■ ASSIGNED TASK 1 ■
Please write out everything in the theater review below from "But Willy’s is" down to "alleviate sombre scenes.".
■ ASSIGNED TASK 2 ■
Translate this sentence from the theater review below into Spanish: "It is a slow-burning performance, not pitiful, as it could easily have been, but poignantly honest and therefore emotionally engaging."

■ EXTRACT ■

The cast is uniformly excellent as the story’s almost-all flawed characters. The success of any production of “Death of a Salesman” depends ultimately on the portrayal of its lone man protagonist, battling for purpose and recognition and Kowitz is outstanding as the titular merchant, whether full of false pride and delusion, boastfully bravadoing to his boys or submissively stooping towards his mental and emotional decline. It is a slow-burning performance, not pitiful, as it could easily have been, but poignantly honest and therefore emotionally engaging.


But Willy’s is not the only hero’s journey being examined. Larkin brings a layered sensitivity to the challenging role of Biff, a man with his own yearning to overcome his adversity and live on the land in opposition to his father’s expectations that be also become a businessman. However, the most powerful performance is probably that of Angie Milliken as Linda Lomen, Willy’s emotionally-supportive but worn-down wife, trying desperately to at-once understand and help her doomed husband. Her resolute monologue defense of her husband’s character to their children is moving enough to hold the entire absorbed Playhouse Theatre audience in her grasp. Despite such dramatic moments, however, the production is not all dourness as suggested by its title, with some light moments and comedy serving to alleviate sombre scenes.

[Human keypoint data]
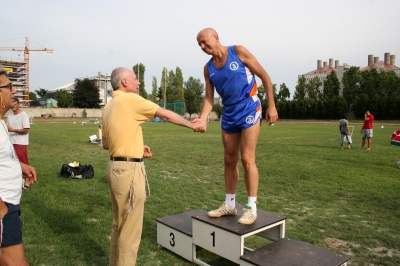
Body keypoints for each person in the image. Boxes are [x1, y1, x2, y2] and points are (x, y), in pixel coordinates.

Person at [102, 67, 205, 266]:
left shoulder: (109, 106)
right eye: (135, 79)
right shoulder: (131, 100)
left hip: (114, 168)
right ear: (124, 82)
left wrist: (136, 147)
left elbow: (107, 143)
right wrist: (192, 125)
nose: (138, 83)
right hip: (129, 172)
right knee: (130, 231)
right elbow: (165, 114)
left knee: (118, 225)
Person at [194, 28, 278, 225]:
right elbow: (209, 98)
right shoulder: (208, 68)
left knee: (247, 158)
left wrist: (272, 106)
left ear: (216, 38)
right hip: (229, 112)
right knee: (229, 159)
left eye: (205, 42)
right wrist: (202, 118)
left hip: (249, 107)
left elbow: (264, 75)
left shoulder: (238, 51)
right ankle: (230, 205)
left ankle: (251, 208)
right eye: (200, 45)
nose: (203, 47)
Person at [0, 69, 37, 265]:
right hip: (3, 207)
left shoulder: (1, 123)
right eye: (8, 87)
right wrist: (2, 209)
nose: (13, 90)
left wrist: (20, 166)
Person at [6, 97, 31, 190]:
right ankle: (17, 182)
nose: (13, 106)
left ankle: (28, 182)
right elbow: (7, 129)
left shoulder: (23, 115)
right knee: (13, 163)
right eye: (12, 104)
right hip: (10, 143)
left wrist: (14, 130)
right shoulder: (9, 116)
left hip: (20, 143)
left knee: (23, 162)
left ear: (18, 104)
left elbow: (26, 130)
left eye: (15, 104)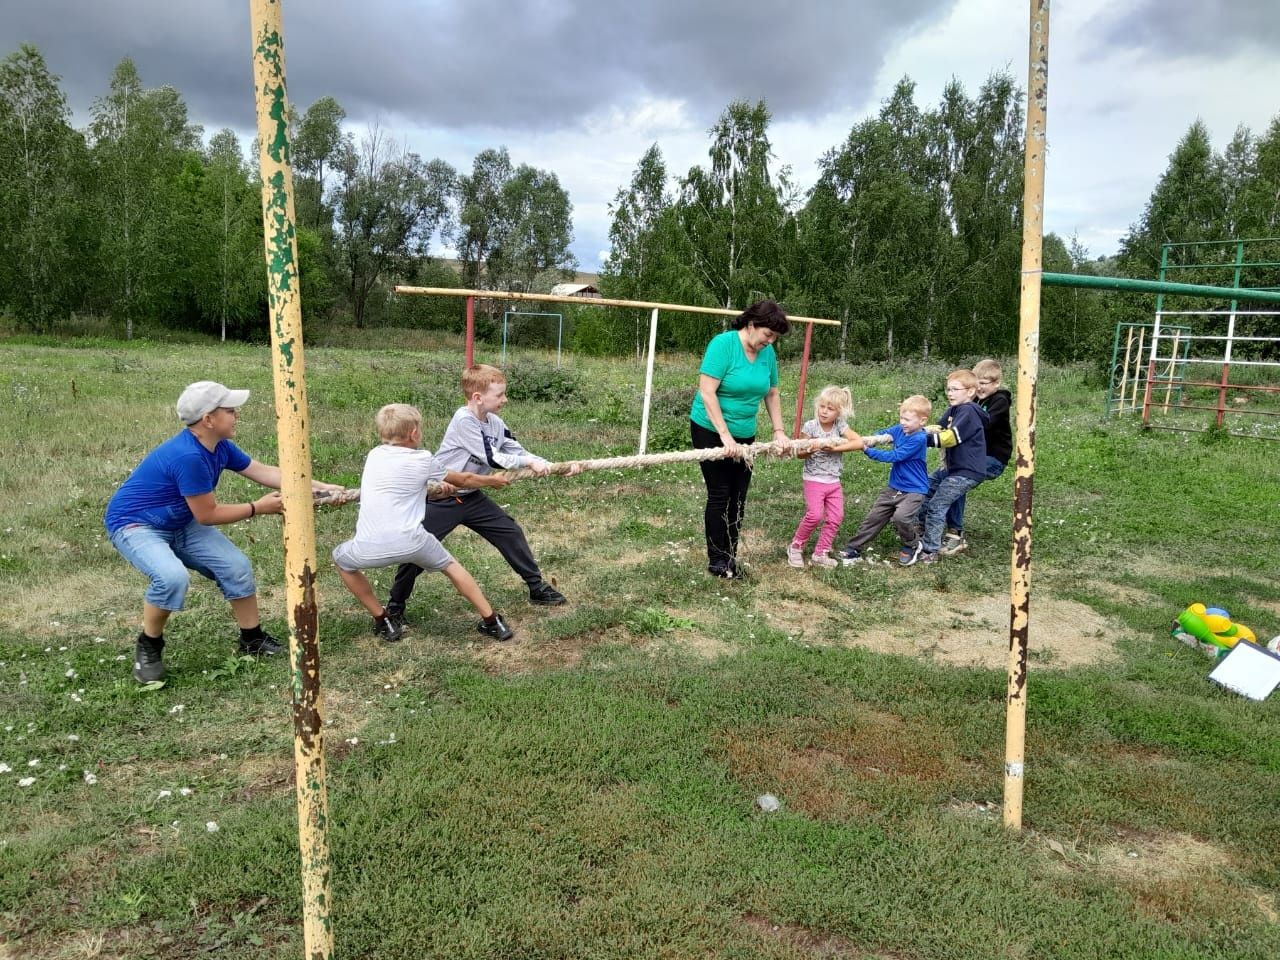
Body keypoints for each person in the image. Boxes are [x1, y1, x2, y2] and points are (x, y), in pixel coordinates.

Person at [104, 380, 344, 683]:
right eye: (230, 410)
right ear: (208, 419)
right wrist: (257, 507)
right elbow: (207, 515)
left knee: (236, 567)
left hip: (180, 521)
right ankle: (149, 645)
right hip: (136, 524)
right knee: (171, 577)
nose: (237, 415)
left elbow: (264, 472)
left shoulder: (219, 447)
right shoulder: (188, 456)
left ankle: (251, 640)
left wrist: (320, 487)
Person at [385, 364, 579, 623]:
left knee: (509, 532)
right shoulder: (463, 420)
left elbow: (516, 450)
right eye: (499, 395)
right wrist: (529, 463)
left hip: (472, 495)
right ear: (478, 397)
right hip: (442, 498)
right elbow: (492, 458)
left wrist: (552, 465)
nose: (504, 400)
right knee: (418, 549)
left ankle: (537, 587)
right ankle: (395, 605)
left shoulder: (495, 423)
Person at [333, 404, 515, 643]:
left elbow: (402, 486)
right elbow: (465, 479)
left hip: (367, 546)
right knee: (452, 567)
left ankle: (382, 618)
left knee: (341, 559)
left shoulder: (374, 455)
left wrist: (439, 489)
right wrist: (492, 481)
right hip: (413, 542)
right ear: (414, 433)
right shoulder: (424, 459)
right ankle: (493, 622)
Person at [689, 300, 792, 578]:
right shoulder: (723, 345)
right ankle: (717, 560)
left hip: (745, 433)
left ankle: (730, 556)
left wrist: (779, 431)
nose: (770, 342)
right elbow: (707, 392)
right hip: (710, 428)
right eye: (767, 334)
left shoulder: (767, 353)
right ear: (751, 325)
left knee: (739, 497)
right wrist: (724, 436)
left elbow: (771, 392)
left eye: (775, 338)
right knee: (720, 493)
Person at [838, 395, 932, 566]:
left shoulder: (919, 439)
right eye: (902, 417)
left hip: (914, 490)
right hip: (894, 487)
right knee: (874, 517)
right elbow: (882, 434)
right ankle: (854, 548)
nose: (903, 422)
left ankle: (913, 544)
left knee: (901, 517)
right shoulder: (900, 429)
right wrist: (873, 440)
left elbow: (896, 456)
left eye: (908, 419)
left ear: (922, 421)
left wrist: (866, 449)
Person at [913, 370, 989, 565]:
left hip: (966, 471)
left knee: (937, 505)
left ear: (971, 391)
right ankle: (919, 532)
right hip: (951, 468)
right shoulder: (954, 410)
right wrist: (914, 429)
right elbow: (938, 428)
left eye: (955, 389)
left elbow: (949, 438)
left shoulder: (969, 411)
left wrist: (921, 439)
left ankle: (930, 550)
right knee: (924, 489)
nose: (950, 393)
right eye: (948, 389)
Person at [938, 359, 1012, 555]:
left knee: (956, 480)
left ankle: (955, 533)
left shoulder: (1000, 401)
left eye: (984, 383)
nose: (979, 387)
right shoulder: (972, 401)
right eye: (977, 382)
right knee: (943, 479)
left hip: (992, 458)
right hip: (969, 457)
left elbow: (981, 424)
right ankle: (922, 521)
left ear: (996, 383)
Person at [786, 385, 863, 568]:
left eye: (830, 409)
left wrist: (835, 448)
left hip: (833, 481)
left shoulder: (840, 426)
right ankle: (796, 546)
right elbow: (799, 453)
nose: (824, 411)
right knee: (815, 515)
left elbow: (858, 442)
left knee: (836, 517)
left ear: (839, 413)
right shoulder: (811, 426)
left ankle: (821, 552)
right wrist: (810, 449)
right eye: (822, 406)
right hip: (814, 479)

■ WRITTEN REPLY 1 ■
But Willy’s is not the only hero’s journey being examined. Larkin brings a layered sensitivity to the challenging role of Biff, a man with his own yearning to overcome his adversity and live on the land in opposition to his father’s expectations that be also become a businessman. However, the most powerful performance is probably that of Angie Milliken as Linda Lomen, Willy’s emotionally-supportive but worn-down wife, trying desperately to at-once understand and help her doomed husband. Her resolute monologue defense of her husband’s character to their children is moving enough to hold the entire absorbed Playhouse Theatre audience in her grasp. Despite such dramatic moments, however, the production is not all dourness as suggested by its title, with some light moments and comedy serving to alleviate sombre scenes.

■ WRITTEN REPLY 2 ■
Es una interpretación de combustión lenta, no lastimosa, como fácilmente podría haberlo sido, sino conmovedoramente honesta y, por lo tanto, emocionalmente cautivadora.